— No, voleva parlare a V. E. Ho risposto che eravate uscito, egli insistè, ma finalmente è sembrato convincersi, e mi ha data questa lettera che portava seco già sigillata.
— Vediamo, disse Andrea. — Egli lesse al chiarore del fanale del phaéton: «Tu sai dove abito; domani ti aspetto alle nove del mattino.» Andrea guardò il sigillo per vedere se era stato forzato, e se sguardi indiscreti avevano potuto penetrare nell’interno della lettera; ma ella era piegata in tale modo, con un tal lusso di pieghe e di angoli, che per leggerla avrebbe abbisognato rompere il sigillo, il quale era perfettamente intatto. — Benissimo, diss’egli. Povero uomo! è un eccellente creatura. — E lasciò il portinaro edificato da queste parole non sapendo chi dovesse ammirare di più, se il giovine padrone, o il vecchio servitore.
— Staccate presto, e salite da me, disse Andrea al groom.
Ed in due salti il giovine fu nella sua camera, e bruciò la lettera di Caderousse, di cui fece sparire per fino le ceneri.
Egli terminava quest’operazione quando entrava il domestico. — Tu sei della mia stessa corporatura, Pietro.
— Ho questo onore, eccellenza, rispose il servitore.
— Tu devi avere un’altra livrea nuova che ti fu portata ieri; siccome ho alcune cosucce da intendermi con una crestaia alla quale non posso dire nè il mio nome, nè la mia condizione; prestami la tua livrea, e dammi pure le tue carte affinchè io possa, se fa bisogno, dormire in un albergo.

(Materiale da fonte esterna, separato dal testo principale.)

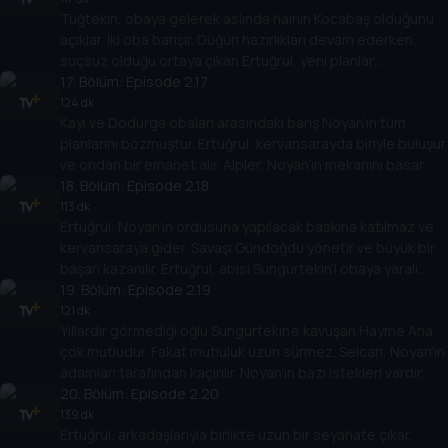
Tuğtekin, obaya gelerek aslında hainin Kocabaş olduğunu
açıklar. İki oba barışır. Düğün hazırlıkları devam ederken,
suçsuz olduğu ortaya çıkan Ertuğrul, yeni planlar
yapmaktadır.
17
. Bölüm:
Episode 2.17
124 dk
Kayı ve Dodurga obaları arasındaki barış Noyan’ın tüm
planlarını bozmuştur. Ertuğrul, kervansarayda biriyle buluşur
ve ondan bir emanet alır. Alpler, Noyan’ın mekanını basar.
18
. Bölüm:
Episode 2.18
113 dk
Ertuğrul, Noyan’ın ordusuna yapılacak baskına katılmaz ve
kervansaraya gider. Savaşı Gündoğdu yönetir ve büyük bir
başarı kazanılır. Ertuğrul, abisi Sungurtekin’i obaya yaralı
halde getirir.
19
. Bölüm:
Episode 2.19
121 dk
Yıllardır görmediği oğlu Sungurtekin’e kavuşan Hayme Ana
çok mutludur. Fakat mutluluk uzun sürmez. Selcan, Noyan’ın
adamları tarafından kaçırılır. Noyan’ın bazı istekleri vardır.
20
. Bölüm:
Episode 2.20
139 dk
Ertuğrul, arkadaşlarıyla birlikte uzun bir seyahate çıkar.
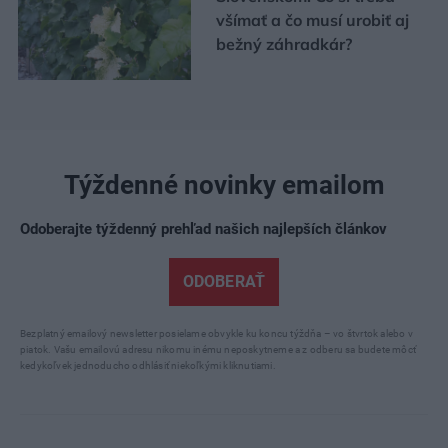
všímať a čo musí urobiť aj
bežný záhradkár?
Týždenné novinky emailom
Odoberajte týždenný prehľad našich najlepších článkov
ODOBERAŤ
Bezplatný emailový newsletter posielame obvykle ku koncu týždňa – vo štvrtok alebo v
piatok. Vašu emailovú adresu nikomu inému neposkytneme a z odberu sa budete môcť
kedykoľvek jednoducho odhlásiť niekoľkými kliknutiami.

Pietro obbedì. Cinque minuti dopo, Andrea compiutamente travestito prendeva un cabriolet, e si faceva condurre all’albergo del Caval Rosso, a Picpus. Il giorno dopo uscì da quest’albergo senza essere osservato; discese il sobborgo Sant’Antonio, seguì il baluardo fino alla strada Ménilmontant, e fermandosi alla porta della terza casa a sinistra, cercava in mancanza di portinaro, da chi prendere informazioni. — Che cercate, mio bel giovinotto? domandò la fruttaiola di faccia.
— Il sig. Pailletin, mia cara, rispose Andrea.
— Un fornaio ritirato? domandò la fruttaiola.